Internet Safety
With Web 2.0 tools bringing more students online, it's a good time to review your Internet Safety guidelines. Thankfully, there are many social media tools designed specifically for teachers and students—providing private, protected communities for sharing and collaboration in safe online environments. In the Community Tools section you'll find ideas like wikis that let you to manage communities—e.g., public wikis shared by the whole school and private wikis just for teachers or individual classes.
Reinforce guidelines for responsible Internet use
- Update your Web 1.0 safety tips to include social networking—for both personal and school-related use.
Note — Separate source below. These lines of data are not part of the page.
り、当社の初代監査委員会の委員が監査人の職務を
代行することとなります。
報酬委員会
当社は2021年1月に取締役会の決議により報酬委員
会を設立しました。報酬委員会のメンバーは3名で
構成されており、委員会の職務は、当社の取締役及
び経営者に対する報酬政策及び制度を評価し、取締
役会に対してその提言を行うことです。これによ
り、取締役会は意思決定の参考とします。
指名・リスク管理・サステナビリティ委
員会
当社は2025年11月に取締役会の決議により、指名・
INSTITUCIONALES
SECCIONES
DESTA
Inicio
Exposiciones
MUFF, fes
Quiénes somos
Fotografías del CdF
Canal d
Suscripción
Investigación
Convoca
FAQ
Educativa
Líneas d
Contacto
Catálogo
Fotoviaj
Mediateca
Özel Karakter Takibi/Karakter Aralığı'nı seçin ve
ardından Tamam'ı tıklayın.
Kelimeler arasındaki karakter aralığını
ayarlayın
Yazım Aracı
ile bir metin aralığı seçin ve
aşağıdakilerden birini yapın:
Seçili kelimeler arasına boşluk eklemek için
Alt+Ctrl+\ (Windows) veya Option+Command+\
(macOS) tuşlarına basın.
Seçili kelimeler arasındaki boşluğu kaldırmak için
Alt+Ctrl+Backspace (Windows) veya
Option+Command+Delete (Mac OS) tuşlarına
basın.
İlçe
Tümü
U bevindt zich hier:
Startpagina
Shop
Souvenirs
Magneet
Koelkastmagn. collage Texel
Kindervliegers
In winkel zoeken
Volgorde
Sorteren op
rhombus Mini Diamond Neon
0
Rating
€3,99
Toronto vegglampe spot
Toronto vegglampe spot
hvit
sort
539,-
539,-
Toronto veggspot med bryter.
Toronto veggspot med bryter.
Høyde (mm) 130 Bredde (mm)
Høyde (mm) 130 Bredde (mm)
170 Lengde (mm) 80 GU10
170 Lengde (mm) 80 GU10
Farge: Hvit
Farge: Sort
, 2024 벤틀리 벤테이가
- Cyber-bullying is real and deserves its own guidelines and discussion points.
- Remind students to exercise good judgment and think twice before uploading or posting content and comments—anything they post can live online forever!
- Cyber-ethics is a good topic for classroom discussion: ask students to help write rules about appropriate and ethical behavior online; how can they communicate and collaborate respectively in online communities?
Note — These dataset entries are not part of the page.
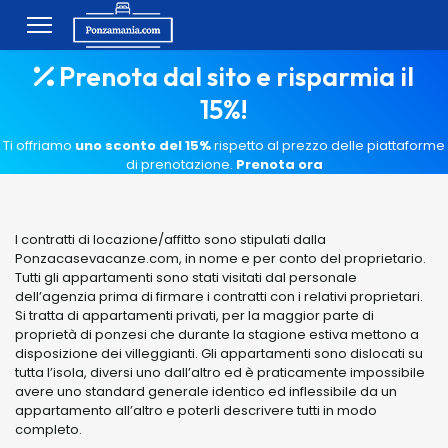
Prenota dal sito e risparmia il
15%!
Ti offriamo
uno sconto del 15%
rispetto al prezzo delle piattaforme
di prenotazione.
Prenota ora
I contratti di locazione/affitto sono stipulati dalla
Ponzacasevacanze.com, in nome e per conto del proprietario.
Tutti gli appartamenti sono stati visitati dal personale
dell’agenzia prima di firmare i contratti con i relativi proprietari.
Si tratta di appartamenti privati, per la maggior parte di
proprietà di ponzesi che durante la stagione estiva mettono a
disposizione dei villeggianti. Gli appartamenti sono dislocati su
tutta l’isola, diversi uno dall’altro ed è praticamente impossibile
avere uno standard generale identico ed inflessibile da un
appartamento all’altro e poterli descrivere tutti in modo
completo.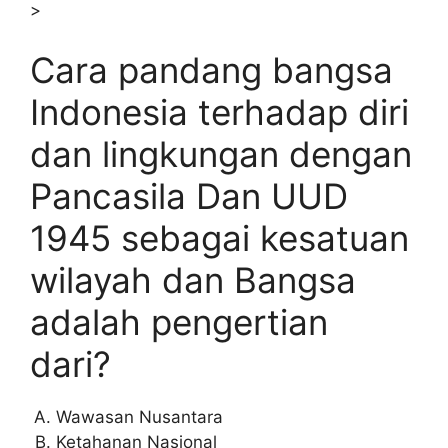
>
Cara pandang bangsa
Indonesia terhadap diri
dan lingkungan dengan
Pancasila Dan UUD
1945 sebagai kesatuan
wilayah dan Bangsa
adalah pengertian
dari?
Wawasan Nusantara
Ketahanan Nasional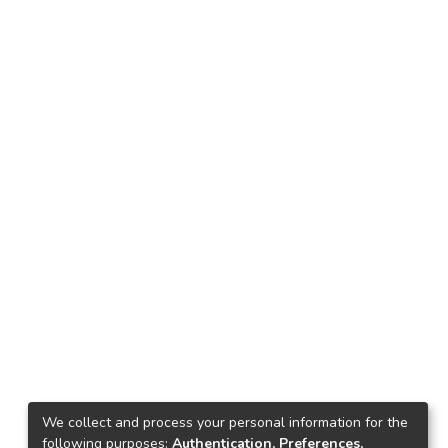
We collect and process your personal information for the
following purposes:
Authentication, Preferences,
- Teachers should reinforce rules about safe online activity; monitor and supervise online work; and periodically check the effectiveness of filtering systems.
- If your school does not have formal Internet Safety Guidelines, why not offer to help create them?
Be Web 2.0-savvy and don't "over-share"
- Don't disclose personal information online (name, email address, postal address, phone number, photo, school address, etc).
- Beware the addictive nature of social media and online activity-it's important to work productively and keep a balance in one's life outside of school.
- Advise students to be wary of online fraud, spoof websites and scams, and to recognize marketing tactics targeting tweens and teens.
- Start a discussion about social networks by asking what it means to "manage your online reputation." How does this also relate to what you text or IM?